So that the copy matches the original, retype each line of the material below exactly.

Task material ▸

════════════════════

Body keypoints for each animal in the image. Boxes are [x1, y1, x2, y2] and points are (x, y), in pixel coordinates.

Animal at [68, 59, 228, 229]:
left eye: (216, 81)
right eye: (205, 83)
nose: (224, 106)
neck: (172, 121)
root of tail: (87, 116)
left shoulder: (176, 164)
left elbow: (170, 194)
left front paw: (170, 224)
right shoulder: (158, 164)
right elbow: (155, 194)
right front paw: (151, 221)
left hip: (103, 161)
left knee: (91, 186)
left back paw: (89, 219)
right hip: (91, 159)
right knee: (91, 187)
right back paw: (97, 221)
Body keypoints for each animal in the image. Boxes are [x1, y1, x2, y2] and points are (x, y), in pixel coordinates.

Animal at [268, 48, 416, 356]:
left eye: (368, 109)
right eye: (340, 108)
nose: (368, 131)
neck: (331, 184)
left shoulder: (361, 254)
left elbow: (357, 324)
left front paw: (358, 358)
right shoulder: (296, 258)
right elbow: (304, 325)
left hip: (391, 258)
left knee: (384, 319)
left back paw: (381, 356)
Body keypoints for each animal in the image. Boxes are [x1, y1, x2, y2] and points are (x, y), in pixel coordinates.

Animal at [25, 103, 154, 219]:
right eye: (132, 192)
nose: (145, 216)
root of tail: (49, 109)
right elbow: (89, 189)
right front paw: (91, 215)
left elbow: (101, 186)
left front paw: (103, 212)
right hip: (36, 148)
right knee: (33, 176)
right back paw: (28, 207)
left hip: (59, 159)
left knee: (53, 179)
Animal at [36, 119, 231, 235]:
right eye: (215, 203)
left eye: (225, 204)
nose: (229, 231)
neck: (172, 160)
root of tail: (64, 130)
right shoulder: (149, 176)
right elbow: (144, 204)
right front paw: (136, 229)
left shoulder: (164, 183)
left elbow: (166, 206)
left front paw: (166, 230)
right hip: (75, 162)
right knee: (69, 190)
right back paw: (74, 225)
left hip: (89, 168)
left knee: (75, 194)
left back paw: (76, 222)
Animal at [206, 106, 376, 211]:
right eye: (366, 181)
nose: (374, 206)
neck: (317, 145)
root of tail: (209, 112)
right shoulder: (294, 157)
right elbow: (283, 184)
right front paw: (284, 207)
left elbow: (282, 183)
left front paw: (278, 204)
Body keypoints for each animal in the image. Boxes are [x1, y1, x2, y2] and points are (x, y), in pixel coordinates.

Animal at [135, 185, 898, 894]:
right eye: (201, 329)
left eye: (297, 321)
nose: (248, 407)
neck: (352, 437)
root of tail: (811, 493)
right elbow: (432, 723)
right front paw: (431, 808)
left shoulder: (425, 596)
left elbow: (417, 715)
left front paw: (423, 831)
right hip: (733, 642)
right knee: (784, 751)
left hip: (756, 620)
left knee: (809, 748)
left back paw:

════════════════════

Exercise response ▸
Body keypoints for each animal in the image. Boxes are [x1, y1, x2, y2] and points are (x, y), in pixel coordinates.

Animal at [68, 59, 228, 229]:
left eye: (216, 81)
right eye: (205, 83)
nose: (224, 106)
neck: (172, 121)
root of tail: (87, 116)
left shoulder: (176, 164)
left elbow: (170, 194)
left front paw: (170, 224)
right shoulder: (158, 164)
right elbow: (155, 194)
right front paw: (151, 221)
left hip: (103, 161)
left knee: (91, 186)
left back paw: (89, 219)
right hip: (91, 159)
right knee: (91, 187)
right back paw: (97, 221)
Body keypoints for each animal in the image. Boxes are [x1, y1, x2, y2] and points are (x, y), in pixel coordinates.

Animal at [268, 48, 416, 356]:
left eye: (368, 109)
right eye: (340, 108)
nose: (368, 131)
neck: (331, 184)
left shoulder: (361, 254)
left elbow: (357, 324)
left front paw: (358, 358)
right shoulder: (296, 258)
right elbow: (304, 325)
left hip: (391, 258)
left knee: (384, 319)
left back paw: (381, 356)
Body keypoints for each animal in the image. Boxes are [x1, y1, x2, y2] and points are (x, y), in pixel coordinates.

Animal at [25, 103, 154, 219]:
right eye: (132, 192)
nose: (145, 216)
root of tail: (49, 109)
right elbow: (89, 189)
right front paw: (91, 215)
left elbow: (101, 186)
left front paw: (103, 212)
right hip: (36, 148)
right knee: (33, 176)
right back paw: (28, 207)
left hip: (59, 159)
left knee: (53, 179)
Animal at [36, 119, 231, 235]:
right eye: (215, 203)
left eye: (225, 204)
nose: (229, 231)
neck: (172, 160)
root of tail: (64, 130)
right shoulder: (149, 176)
right elbow: (144, 204)
right front paw: (136, 229)
left shoulder: (164, 183)
left elbow: (166, 206)
left front paw: (166, 230)
right hip: (75, 162)
right knee: (69, 190)
right back paw: (74, 225)
left hip: (89, 168)
left knee: (75, 194)
left back paw: (76, 222)
Animal at [206, 106, 376, 211]:
right eye: (366, 181)
nose: (374, 206)
neck: (317, 145)
root of tail: (209, 112)
right shoulder: (294, 157)
right elbow: (283, 184)
right front paw: (284, 207)
left elbow: (282, 183)
left front paw: (278, 204)
Body keypoints for each animal in the image. Boxes are [x1, y1, x2, y2] and points are (x, y), in pixel coordinates.

Animal at [135, 185, 898, 894]:
right eye: (201, 329)
left eye: (297, 321)
nose: (248, 407)
neck: (352, 437)
root of tail: (811, 493)
right elbow: (432, 723)
right front paw: (431, 808)
left shoulder: (425, 596)
left elbow: (417, 715)
left front paw: (423, 831)
right hip: (733, 642)
right knee: (784, 751)
left hip: (756, 620)
left knee: (809, 748)
left back paw:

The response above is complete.